Word-for-word transcription needed. Include every entry below but no pictures.

▬▬▬▬▬▬

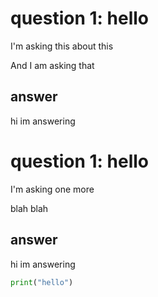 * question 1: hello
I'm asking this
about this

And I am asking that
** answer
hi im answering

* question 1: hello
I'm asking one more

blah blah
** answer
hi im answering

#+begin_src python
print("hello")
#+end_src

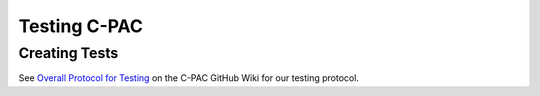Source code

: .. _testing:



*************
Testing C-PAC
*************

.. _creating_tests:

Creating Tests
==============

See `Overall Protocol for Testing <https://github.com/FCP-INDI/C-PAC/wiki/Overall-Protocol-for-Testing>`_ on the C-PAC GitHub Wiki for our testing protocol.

▬▬▬▬▬▬

SOLUTION TO THE EXERCISE
 * question 1: hello
I'm asking this
about this

And I am asking that
** answer
hi im answering

* question 1: hello
I'm asking one more

blah blah
** answer
hi im answering

#+begin_src python
print("hello")
#+end_src

Source code

: .. _testing:



*************
Testing C-PAC
*************

.. _creating_tests:

Creating Tests
==============

See `Overall Protocol for Testing <https://github.com/FCP-INDI/C-PAC/wiki/Overall-Protocol-for-Testing>`_ on the C-PAC GitHub Wiki for our testing protocol.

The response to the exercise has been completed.